▶ **Consigne**
Selon l'extrait sur l'expertise ordonnée par le tribunal administratif, dans quel délai la magistrate a-t-elle enjoint à la société de communiquer à l'expert les documents demandés ?

Le tribunal administratif a, avant dire droit, ordonné une expertise en vue de lui fournir tous les éléments permettant de déterminer le montant des préjudices.
La société s’est, d’une part,
opposée à ce que certains documents, qu’elle avait transmis au seul expert, soient soumis au débat contradictoire, et, d’autre part,
abstenue de donner suite à la demande de l’expert de produire d’autres documents. Saisie par l’expert, la magistrate chargée du suivi des opérations d’expertise au tribunal administratif de Strasbourg, a, d’une part, confirmé que les documents transmis au seul expert devaient être soumis au débat contradictoire et communiqués par celui-ci aux parties et, d’autre part, enjoint à la société de communiquer à l’expert les documents demandés dans un délai de dix jours à compter de la réception de son courrier, sous astreinte de 1 000 euros par jour de retard. La société a demandé à la cour administrative d’appel d’annuler cette décision et se pourvoit en cassation contre l’ordonnance par laquelle la présidente de la cour l’a jugé manifestement irrecevable au motif qu’il ne s’agirait pas d’une décision juridictionnelle.

Entrées du jeu de données
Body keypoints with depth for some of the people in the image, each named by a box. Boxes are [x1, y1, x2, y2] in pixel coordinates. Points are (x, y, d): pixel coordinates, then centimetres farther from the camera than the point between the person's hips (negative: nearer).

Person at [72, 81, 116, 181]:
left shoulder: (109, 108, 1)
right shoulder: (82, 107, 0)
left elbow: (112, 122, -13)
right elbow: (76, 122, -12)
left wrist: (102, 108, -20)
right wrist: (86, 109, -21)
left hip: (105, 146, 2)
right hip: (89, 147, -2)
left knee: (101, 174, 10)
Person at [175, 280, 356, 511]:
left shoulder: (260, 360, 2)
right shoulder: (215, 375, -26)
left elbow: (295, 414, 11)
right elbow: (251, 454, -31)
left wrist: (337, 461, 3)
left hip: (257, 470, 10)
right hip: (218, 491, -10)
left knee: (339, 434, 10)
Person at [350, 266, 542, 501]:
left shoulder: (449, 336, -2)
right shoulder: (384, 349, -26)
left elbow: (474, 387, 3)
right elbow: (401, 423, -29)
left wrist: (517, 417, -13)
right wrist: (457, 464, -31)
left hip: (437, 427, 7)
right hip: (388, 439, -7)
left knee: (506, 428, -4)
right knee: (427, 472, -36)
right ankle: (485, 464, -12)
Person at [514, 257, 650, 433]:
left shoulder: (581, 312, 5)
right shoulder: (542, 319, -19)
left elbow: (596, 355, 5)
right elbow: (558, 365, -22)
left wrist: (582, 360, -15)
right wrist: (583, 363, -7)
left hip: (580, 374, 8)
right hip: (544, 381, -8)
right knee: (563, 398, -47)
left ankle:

▶ **Résultat**
Dans un délai de dix jours à compter de la réception de son courrier.